SUMENEP, Suarademokrasi – Polres Sumenep berhasil mengamankan 2 (dua) tersangka dari 3 orang pelaku penganiayaan terhadap seorang penyandang disabilitas netra, SH (54), warga Dusun Junjang, Desa Batang-Batang Laok, Kecamatan Batang-Batang, Kabupaten Sumenep. Peristiwa penganiayaan ini terjadi pada Rabu (22/5/2024) dan Kamis (23/5/2024).
Kedua terduga pelaku adalah MT (35) dan MW, keduanya warga Dusun Junjang, Desa Batang-Batang Laok, Kecamatan Batang-Batang, Kabupaten Sumenep. Mereka ditangkap oleh pihak kepolisian setelah laporan penganiayaan yang menimpa SH. Senin 3 Juni 2024.
Menurut rilis Kasi Humas Polres Sumenep, AKP Widi, insiden pertama terjadi pada Rabu, 22 Mei 2024 sekitar pukul 14.00 WIB. Saat itu, korban SH sedang berada di rumah ketika didatangi oleh MW. Terjadilah cekcok mulut yang berakhir dengan MW memukul dahi SH, hingga SH terpental.
Baca Juga: Penganiayaan Tunanetra Oleh 3 Pelaku, Salah Satunya Bersenjata Tajam
“MW juga menghina SH dengan mengatakan ‘gun onggunna oreng buta’, yang berarti ‘dasar orang buta’,” ungkap AKP Widi. Senin 3 Juni 2024.
Keadaan semakin memanas ketika tetangga datang untuk melerai. MW mengeluarkan sebilah clurit yang disembunyikan di dalam bajunya. Beruntung, warga sekitar berhasil melerai dan menyerahkan clurit tersebut kepada Kepala Desa.
Keesokan harinya, Kamis, 23 Mei 2024 sekitar pukul 07.00 WIB, MW bersama menantunya, MT, dan ST kembali mendatangi rumah SH dan melakukan penganiayaan bersama-sama.
Untuk mempertanggungjawabkan perbuatannya, kedua pelaku kini diamankan di Polres Sumenep, sedangkan pelaku ST belum ditahan. Mereka dijerat dengan Pasal 170 ayat (2) ke-1 atau Pasal 351 ayat (1) jo Pasal 55 ayat (1) ke-1 KUHP tentang penganiayaan.
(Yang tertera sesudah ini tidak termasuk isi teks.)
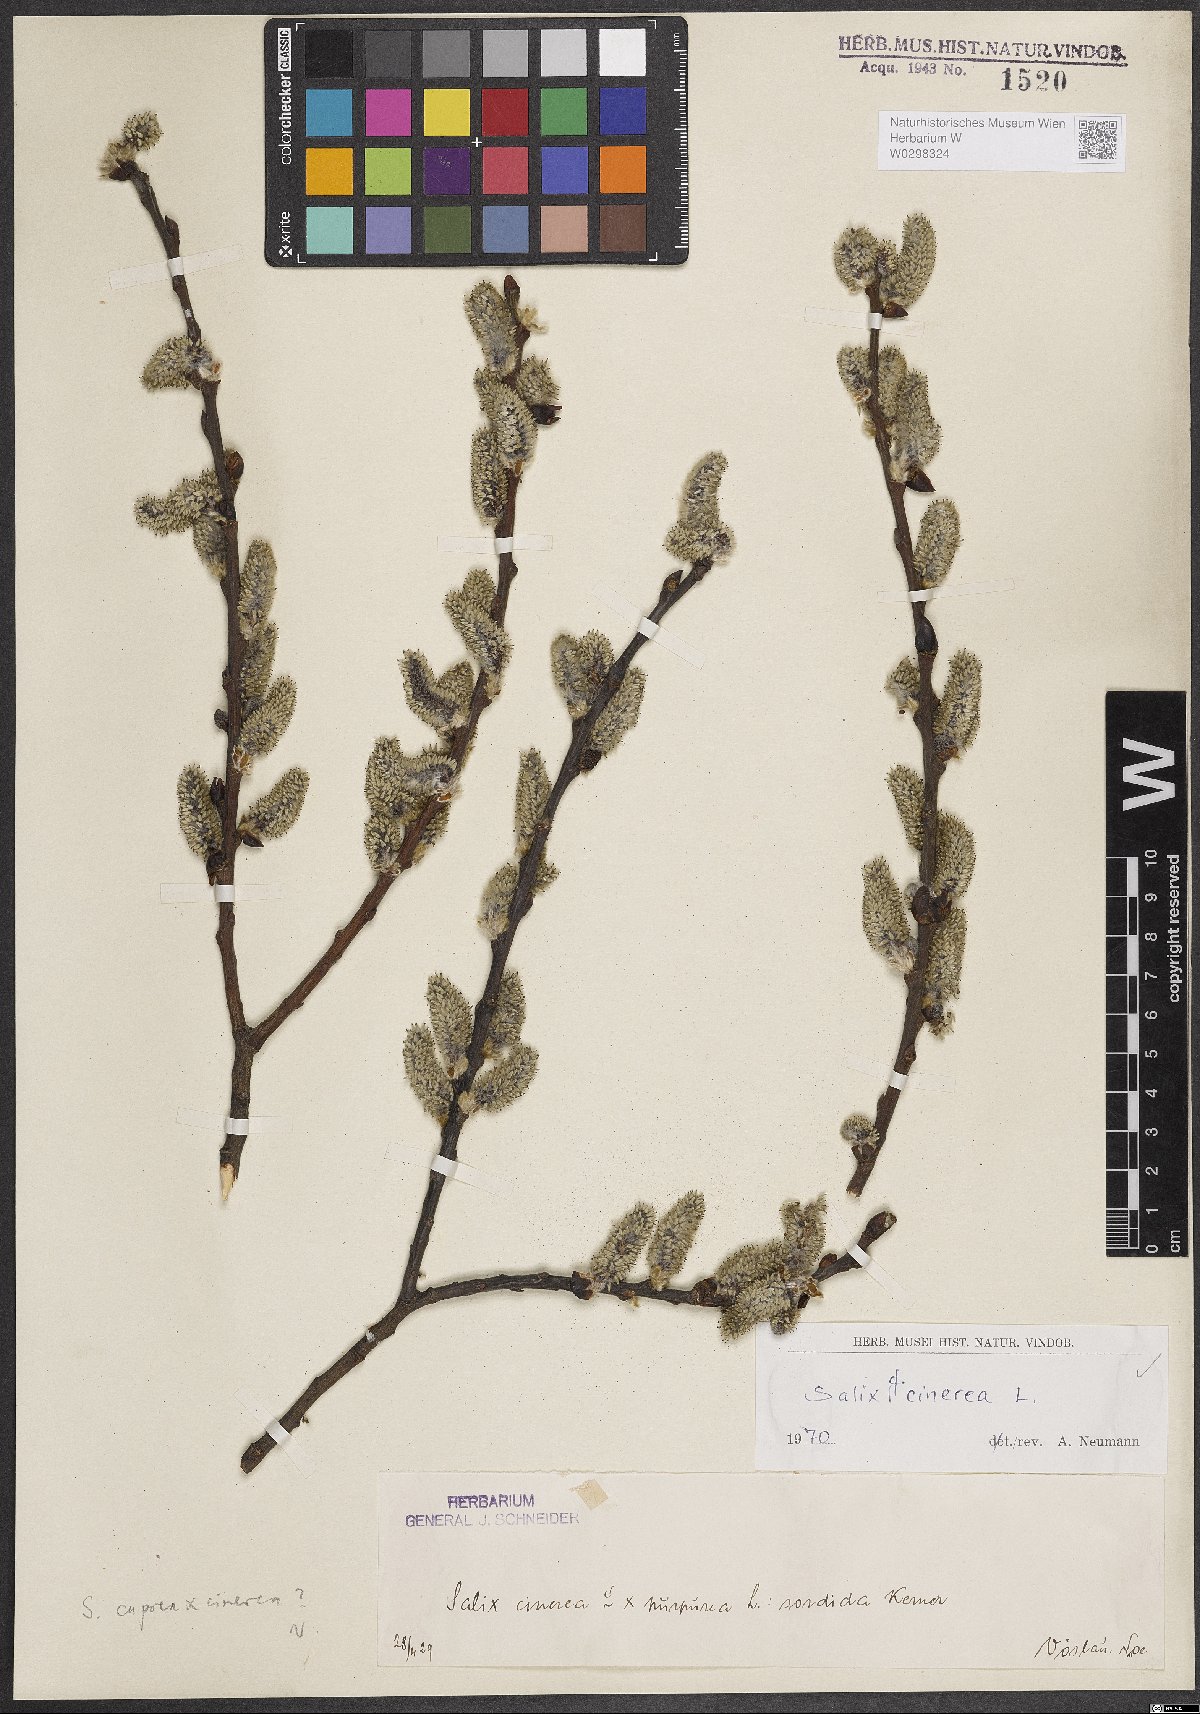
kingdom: Plantae
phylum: Tracheophyta
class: Magnoliopsida
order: Malpighiales
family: Salicaceae
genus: Salix
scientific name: Salix cinerea
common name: Common sallow
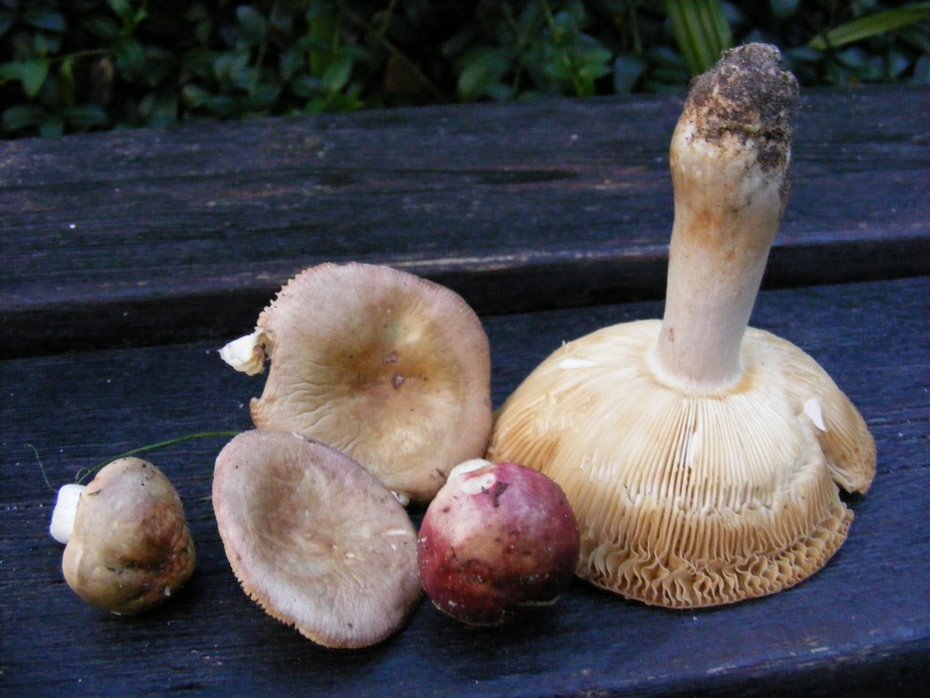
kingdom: Fungi
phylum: Basidiomycota
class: Agaricomycetes
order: Russulales
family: Russulaceae
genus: Russula
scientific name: Russula versicolor
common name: foranderlig skørhat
Sedangkan salah satu pelaku membawa sajam yang dapat memicu terjadinya tindak pidana penganiayaan. Pidananya merujuk pada Pasal 2 ayat 1 Undang Undang Darurat Nomor 12 Tahun 1951 dengan ancaman hukuman penjara 10 tahun. Tidak diterapkan kepada pelaku.
Kasus ini mendapatkan perhatian luas dari masyarakat yang berharap keadilan ditegakkan dan pelaku dihukum sesuai dengan ketentuan yang berlaku. Polres Sumenep diharapkan dapat menyelesaikan kasus ini dengan transparan dan profesional.
Penangkapan kedua pelaku penganiayaan terhadap SH oleh Polres Sumenep merupakan langkah penting dalam menegakkan hukum dan melindungi hak-hak penyandang disabilitas. Masyarakat menanti proses hukum yang adil dan tegas agar keadilan bagi korban tercapai.
Kerja cepat Polres Sumenep hingga mengamankan pelaku mendapatkan apresiasi dari aktifis mahasiswa fakultas Ilmu Hukum Universitas di Sumenep.
“Kerja cepat Polres Sumenep ini patut kita apresiasi, semoga kerja cepat seperti ini bisa diterapkan dalam menangani semua kasus perkara yang ada di Polres Sumenep,” pungkas Remon.